Fig. 50. Simple leaf of the Cherry.

When you go into the woods or gardens to study the leaves, first look at single ones, collecting as many kinds as you can. Though their shape varies very much, you will find that in almost all cases they are green, expanded, and flat. Let us first examine a single simple leaf, like that of a cherry. You will see that the expanded part (called the leaf blade or lamina) narrows down to a small stalk, which connects the blade with the stem from which the leaf is growing; this stalk is called the leaf stalk or petiole. Then at the base of it, just where it joins on to the stem, there are two little leaf-like structures which are not true leaves, but which belong to the leaf and are called stipules; they are attached to the base of the petiole, which spreads out to clasp the stem, and is called the leaf base (see fig. 50). Such a leaf shows us all the parts of a simple leaf; but some leaves have no stalks, others no stipules, and so on.

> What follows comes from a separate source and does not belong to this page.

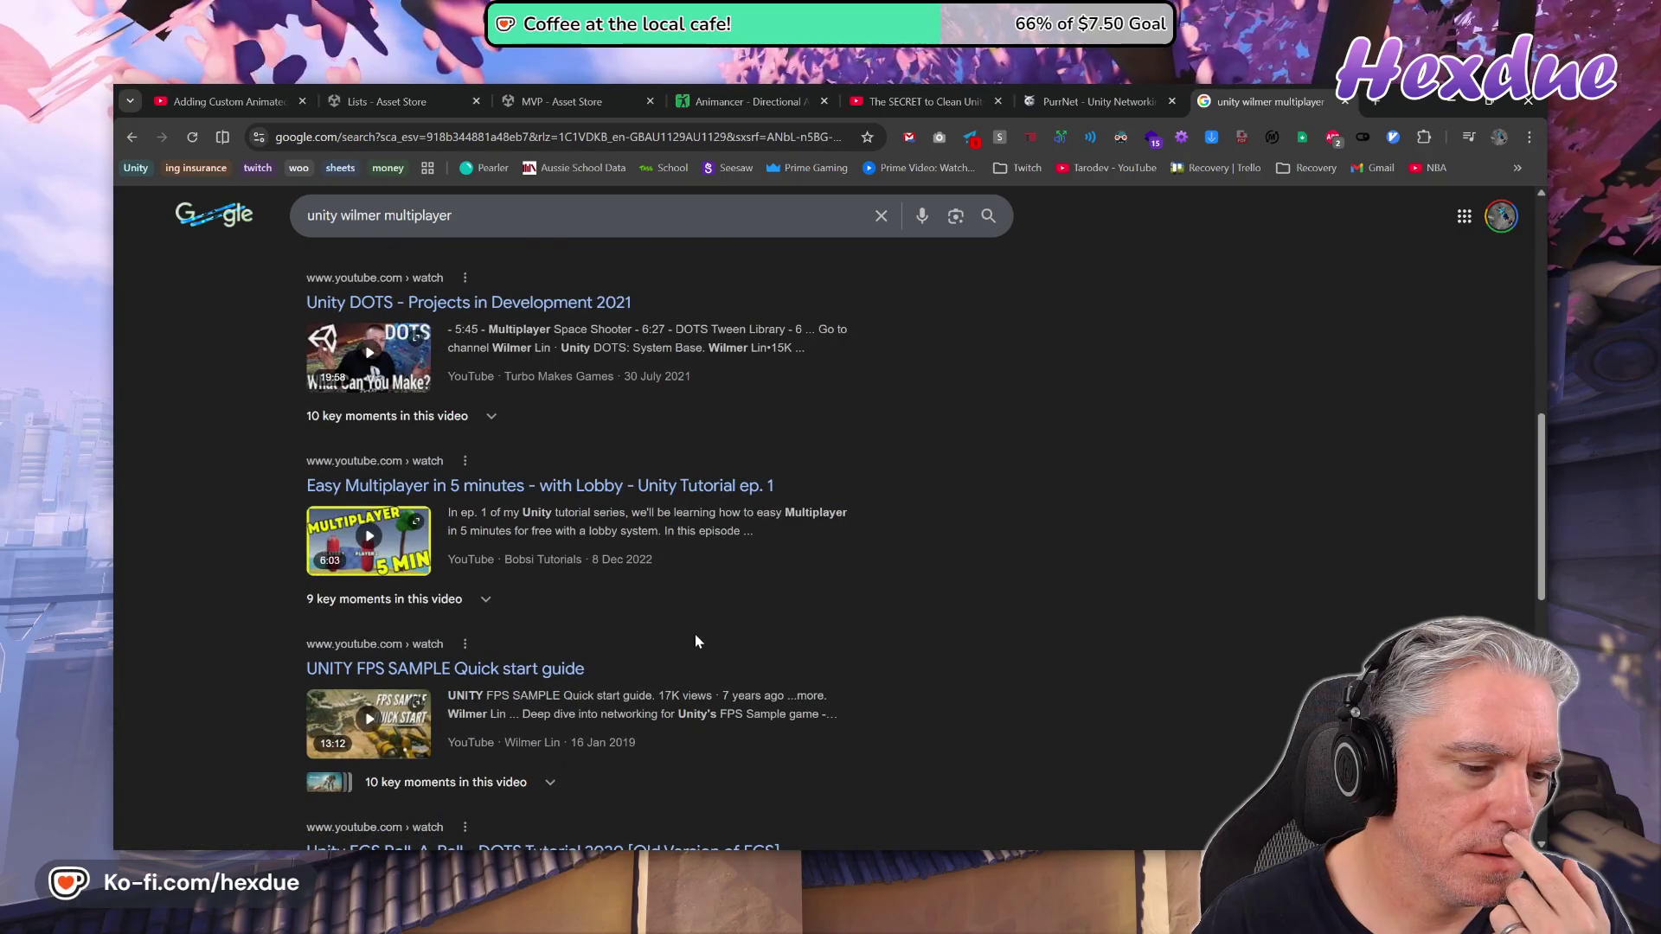
pyautogui.scroll(-4, 696, 640)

Fig. 51. Compound leaf of the Rose.

Let us compare a rose leaf with the simple leaf of a cherry, oak, or beech. In the rose you will find five or seven small leaflets arranged on a single main stalk, and each of these leaflets separately is very much like a single leaf of the beech. Such a leaf as this we call compound, for it is divided up into several parts, each of which looks like a whole leaf (see fig. 51).

Leaves are of very many different kinds and shapes, and special names have been given to each kind, which you can look up in a book if you want to classify them.

Fig. 52. Peltate leaves of Nasturtium, showing the stalk attached in the middle of the lamina.